La única referencia anterior encontrada fue una supuesta modificación del 24 de abril de 2023, considerada “no concluyente”. Por eso, los peritos determinaron que “no es posible determinar de forma clara y fehaciente la fecha cierta de creación de la información aportada como prueba”.
La conclusión impide establecer con precisión cuándo se generó el material que comenzó a circular públicamente en junio y en el que Cirio aparece en un vestidor junto a varios fajos de dólares.
Los especialistas analizaron los archivos con herramientas forenses y comprobaron que las marcas temporales internas de captura, habitualmente generadas por el dispositivo utilizado para grabar, aparecían en cero.
Para la DATIP, esa característica puede indicar que los videos atravesaron previamente algún proceso de edición, transcodificación o transferencia mediante aplicaciones de mensajería.
De esta manera, la pericia no pudo determinar con qué dispositivo fueron filmados, cuándo se realizaron las grabaciones ni cuántas intervenciones digitales tuvieron antes de quedar almacenados en el pendrive.
A esto se sumó la ausencia de un código hash de origen, una firma digital que permite comprobar si un archivo fue modificado desde su obtención.

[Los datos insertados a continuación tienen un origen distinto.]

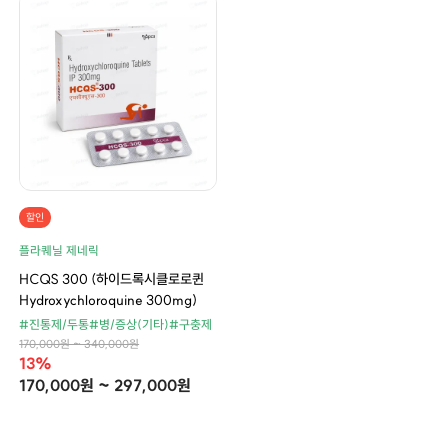
할인
플라퀘닐 제네릭
HCQS 300 (하이드록시클로로퀸
Hydroxychloroquine 300mg)
#진통제/두통
#병/증상(기타)
#구충제
170,000원 ~ 340,000원
13%
170,000원 ~ 297,000원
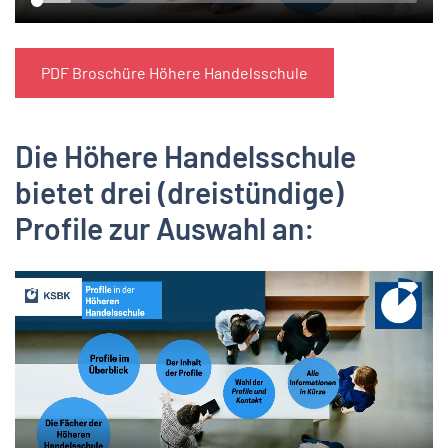
PDF Broschüre Höhere Handelsschule
Die Höhere Handelsschule
bietet drei (dreistündige)
Profile zur Auswahl an:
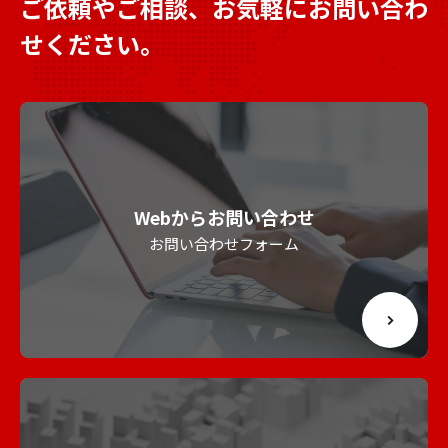
ご依頼やご相談、お気軽にお問い合わ
せください。
Webからお問い合わせ
お問い合わせフォーム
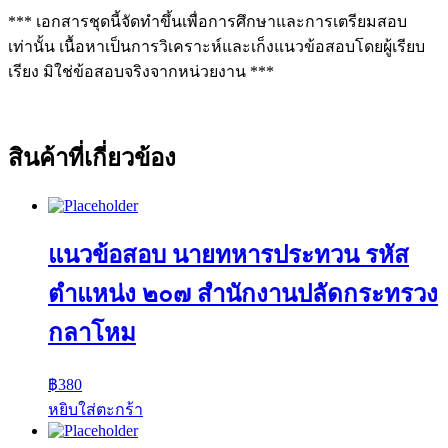
*** เอกสารชุดนี้จัดทำขึ้นเพื่อการศึกษาและการเตรียมสอบ
เท่านั้น เนื้อหาเป็นการวิเคราะห์และเก็งแนวข้อสอบโดยผู้เรียบ
เรียง มิใช่ข้อสอบจริงจากหน่วยงาน ***
สินค้าที่เกี่ยวข้อง
แนวข้อสอบ นายทหารประทวน รหัส
ตำแหน่ง ๒๐๗ สำนักงานปลัดกระทรวง
กลาโหม
฿
380
หยิบใส่ตะกร้า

Sin ese registro, el laboratorio concluyó que “no es posible garantizar la integridad y trazabilidad de la información aportada desde su origen”.
La pericia también detectó una divergencia relacionada con el denominado “efecto 51”. Mientras la documentación consignaba que dentro del sobre debía encontrarse un pendrive, los especialistas hallaron una tarjeta micro SD Kingston de 32 GB.
La diferencia fue considerada relevante porque la cadena de custodia debe garantizar que el elemento sometido a análisis sea exactamente el mismo que fue incorporado originalmente al expediente.
El dictamen recordó que la evidencia digital debe contar con integridad verificable, autenticidad demostrable y trazabilidad desde su obtención hasta el peritaje.
Así, la conclusión de la DATIP introduce un elemento relevante en la investigación contra Insaurralde y Cirio: con la información disponible no puede determinarse cuándo fueron grabados los videos, quién los produjo, con qué dispositivo se realizaron ni qué modificaciones pudieron atravesar antes de llegar a la Justicia.